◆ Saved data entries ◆
BEGIN

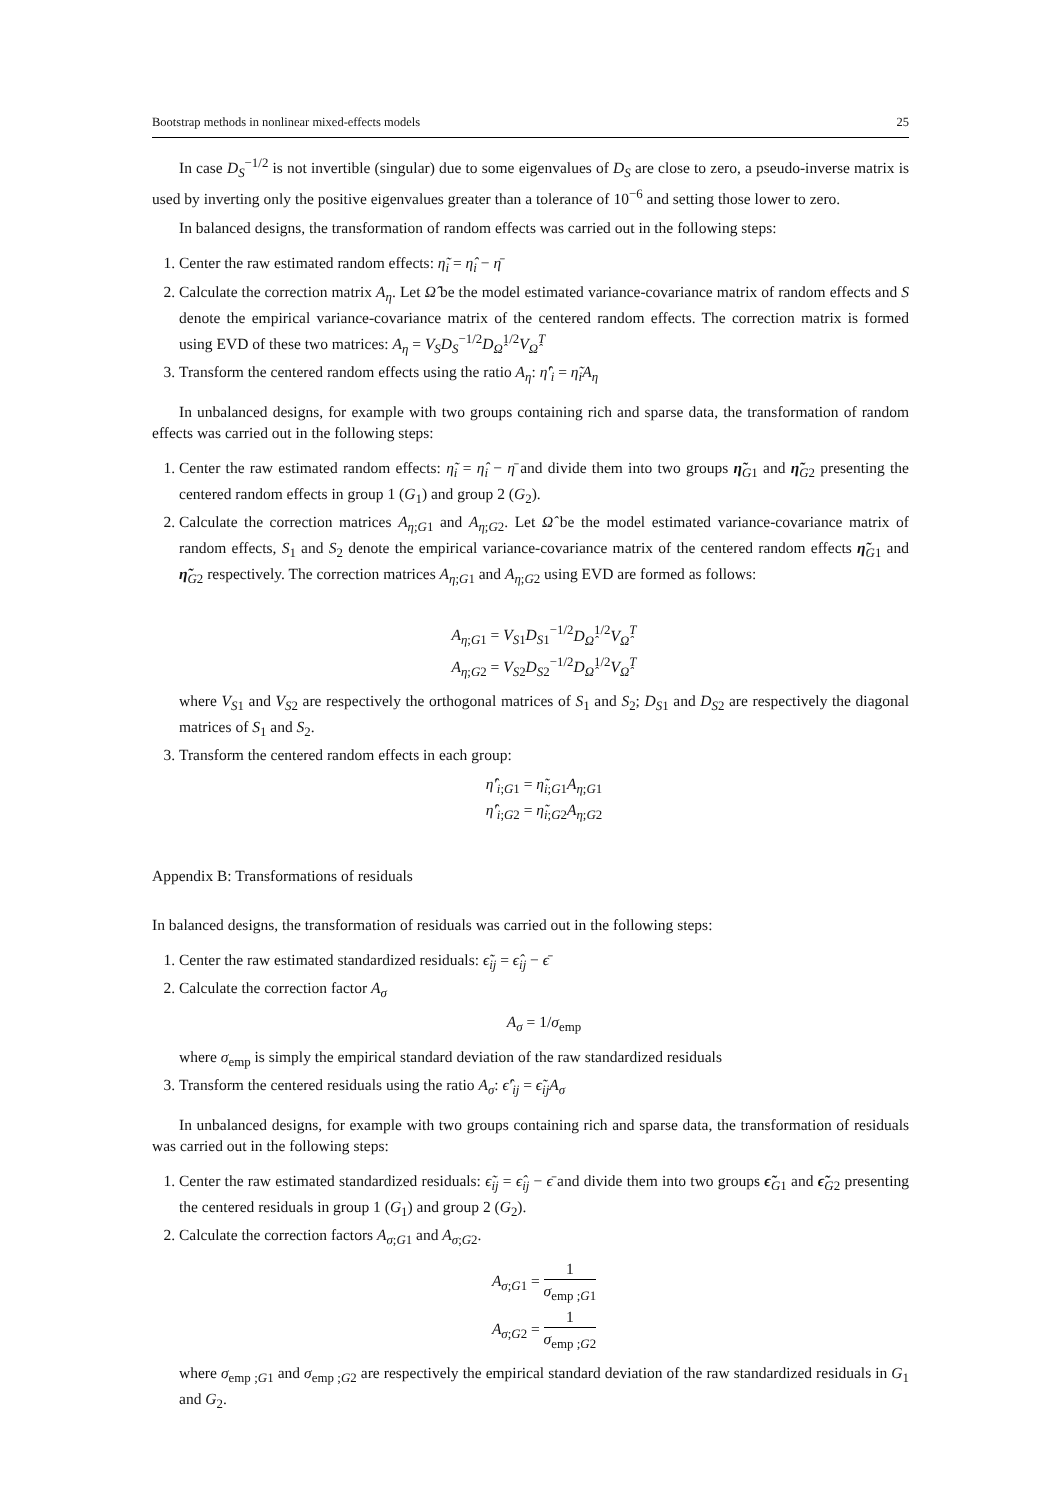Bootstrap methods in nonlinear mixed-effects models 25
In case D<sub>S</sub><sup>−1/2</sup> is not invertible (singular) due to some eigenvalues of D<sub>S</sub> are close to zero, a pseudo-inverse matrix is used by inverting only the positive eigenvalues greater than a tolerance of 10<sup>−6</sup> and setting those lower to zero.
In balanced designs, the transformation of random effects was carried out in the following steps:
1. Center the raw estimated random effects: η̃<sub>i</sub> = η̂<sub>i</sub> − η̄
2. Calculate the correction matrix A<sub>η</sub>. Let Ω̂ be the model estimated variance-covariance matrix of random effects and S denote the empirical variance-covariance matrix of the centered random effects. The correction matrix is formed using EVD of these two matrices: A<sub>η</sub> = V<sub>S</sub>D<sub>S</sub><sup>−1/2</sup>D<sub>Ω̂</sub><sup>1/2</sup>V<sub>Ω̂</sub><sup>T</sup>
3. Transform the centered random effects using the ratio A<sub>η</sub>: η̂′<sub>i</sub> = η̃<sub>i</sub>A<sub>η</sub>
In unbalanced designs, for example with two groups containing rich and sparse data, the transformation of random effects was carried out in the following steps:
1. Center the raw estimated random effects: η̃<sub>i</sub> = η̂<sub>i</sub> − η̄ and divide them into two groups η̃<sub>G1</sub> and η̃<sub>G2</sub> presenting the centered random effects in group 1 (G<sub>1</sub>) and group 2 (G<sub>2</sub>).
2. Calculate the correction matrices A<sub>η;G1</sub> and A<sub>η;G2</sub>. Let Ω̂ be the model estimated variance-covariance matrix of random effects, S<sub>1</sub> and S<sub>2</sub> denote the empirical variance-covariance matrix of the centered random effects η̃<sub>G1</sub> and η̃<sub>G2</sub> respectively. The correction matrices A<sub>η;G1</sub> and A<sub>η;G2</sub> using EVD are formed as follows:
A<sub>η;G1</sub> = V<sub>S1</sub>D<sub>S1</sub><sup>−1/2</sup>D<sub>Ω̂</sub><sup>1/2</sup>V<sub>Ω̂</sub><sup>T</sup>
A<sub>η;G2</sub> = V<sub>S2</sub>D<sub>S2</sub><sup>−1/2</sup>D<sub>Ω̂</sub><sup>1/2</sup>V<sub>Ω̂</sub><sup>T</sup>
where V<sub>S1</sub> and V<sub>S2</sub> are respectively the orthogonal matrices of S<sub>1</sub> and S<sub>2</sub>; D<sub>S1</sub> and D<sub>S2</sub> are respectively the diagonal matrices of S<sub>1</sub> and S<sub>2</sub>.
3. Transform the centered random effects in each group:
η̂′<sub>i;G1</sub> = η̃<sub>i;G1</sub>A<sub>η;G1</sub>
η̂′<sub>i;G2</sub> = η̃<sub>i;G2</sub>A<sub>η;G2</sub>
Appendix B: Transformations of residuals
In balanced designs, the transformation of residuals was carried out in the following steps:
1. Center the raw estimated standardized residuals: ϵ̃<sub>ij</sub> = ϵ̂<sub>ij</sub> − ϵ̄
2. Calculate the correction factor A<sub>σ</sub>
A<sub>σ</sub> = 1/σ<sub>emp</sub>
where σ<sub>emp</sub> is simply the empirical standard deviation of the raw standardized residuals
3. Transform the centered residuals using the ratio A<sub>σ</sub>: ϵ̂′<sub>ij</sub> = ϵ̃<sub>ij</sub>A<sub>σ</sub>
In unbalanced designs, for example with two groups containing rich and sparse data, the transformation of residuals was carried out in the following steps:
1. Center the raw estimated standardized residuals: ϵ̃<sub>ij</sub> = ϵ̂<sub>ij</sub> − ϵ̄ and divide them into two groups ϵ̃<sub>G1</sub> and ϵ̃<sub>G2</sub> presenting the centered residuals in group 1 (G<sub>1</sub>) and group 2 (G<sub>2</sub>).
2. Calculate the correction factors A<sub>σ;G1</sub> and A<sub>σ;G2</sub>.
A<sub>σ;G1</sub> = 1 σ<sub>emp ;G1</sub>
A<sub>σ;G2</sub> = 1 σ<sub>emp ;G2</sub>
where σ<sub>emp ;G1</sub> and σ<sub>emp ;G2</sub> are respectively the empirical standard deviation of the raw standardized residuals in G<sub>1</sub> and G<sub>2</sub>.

END

◆ EXERCISE BRIEF ◆
Output each record verbatim, but skip anything that is a picture.

◆ RESULT BELOW ◆
Bootstrap methods in nonlinear mixed-effects models 25
In case D<sub>S</sub><sup>−1/2</sup> is not invertible (singular) due to some eigenvalues of D<sub>S</sub> are close to zero, a pseudo-inverse matrix is used by inverting only the positive eigenvalues greater than a tolerance of 10<sup>−6</sup> and setting those lower to zero.
In balanced designs, the transformation of random effects was carried out in the following steps:
1. Center the raw estimated random effects: η̃<sub>i</sub> = η̂<sub>i</sub> − η̄
2. Calculate the correction matrix A<sub>η</sub>. Let Ω̂ be the model estimated variance-covariance matrix of random effects and S denote the empirical variance-covariance matrix of the centered random effects. The correction matrix is formed using EVD of these two matrices: A<sub>η</sub> = V<sub>S</sub>D<sub>S</sub><sup>−1/2</sup>D<sub>Ω̂</sub><sup>1/2</sup>V<sub>Ω̂</sub><sup>T</sup>
3. Transform the centered random effects using the ratio A<sub>η</sub>: η̂′<sub>i</sub> = η̃<sub>i</sub>A<sub>η</sub>
In unbalanced designs, for example with two groups containing rich and sparse data, the transformation of random effects was carried out in the following steps:
1. Center the raw estimated random effects: η̃<sub>i</sub> = η̂<sub>i</sub> − η̄ and divide them into two groups η̃<sub>G1</sub> and η̃<sub>G2</sub> presenting the centered random effects in group 1 (G<sub>1</sub>) and group 2 (G<sub>2</sub>).
2. Calculate the correction matrices A<sub>η;G1</sub> and A<sub>η;G2</sub>. Let Ω̂ be the model estimated variance-covariance matrix of random effects, S<sub>1</sub> and S<sub>2</sub> denote the empirical variance-covariance matrix of the centered random effects η̃<sub>G1</sub> and η̃<sub>G2</sub> respectively. The correction matrices A<sub>η;G1</sub> and A<sub>η;G2</sub> using EVD are formed as follows:
A<sub>η;G1</sub> = V<sub>S1</sub>D<sub>S1</sub><sup>−1/2</sup>D<sub>Ω̂</sub><sup>1/2</sup>V<sub>Ω̂</sub><sup>T</sup>
A<sub>η;G2</sub> = V<sub>S2</sub>D<sub>S2</sub><sup>−1/2</sup>D<sub>Ω̂</sub><sup>1/2</sup>V<sub>Ω̂</sub><sup>T</sup>
where V<sub>S1</sub> and V<sub>S2</sub> are respectively the orthogonal matrices of S<sub>1</sub> and S<sub>2</sub>; D<sub>S1</sub> and D<sub>S2</sub> are respectively the diagonal matrices of S<sub>1</sub> and S<sub>2</sub>.
3. Transform the centered random effects in each group:
η̂′<sub>i;G1</sub> = η̃<sub>i;G1</sub>A<sub>η;G1</sub>
η̂′<sub>i;G2</sub> = η̃<sub>i;G2</sub>A<sub>η;G2</sub>
Appendix B: Transformations of residuals
In balanced designs, the transformation of residuals was carried out in the following steps:
1. Center the raw estimated standardized residuals: ϵ̃<sub>ij</sub> = ϵ̂<sub>ij</sub> − ϵ̄
2. Calculate the correction factor A<sub>σ</sub>
A<sub>σ</sub> = 1/σ<sub>emp</sub>
where σ<sub>emp</sub> is simply the empirical standard deviation of the raw standardized residuals
3. Transform the centered residuals using the ratio A<sub>σ</sub>: ϵ̂′<sub>ij</sub> = ϵ̃<sub>ij</sub>A<sub>σ</sub>
In unbalanced designs, for example with two groups containing rich and sparse data, the transformation of residuals was carried out in the following steps:
1. Center the raw estimated standardized residuals: ϵ̃<sub>ij</sub> = ϵ̂<sub>ij</sub> − ϵ̄ and divide them into two groups ϵ̃<sub>G1</sub> and ϵ̃<sub>G2</sub> presenting the centered residuals in group 1 (G<sub>1</sub>) and group 2 (G<sub>2</sub>).
2. Calculate the correction factors A<sub>σ;G1</sub> and A<sub>σ;G2</sub>.
A<sub>σ;G1</sub> = 1 σ<sub>emp ;G1</sub>
A<sub>σ;G2</sub> = 1 σ<sub>emp ;G2</sub>
where σ<sub>emp ;G1</sub> and σ<sub>emp ;G2</sub> are respectively the empirical standard deviation of the raw standardized residuals in G<sub>1</sub> and G<sub>2</sub>.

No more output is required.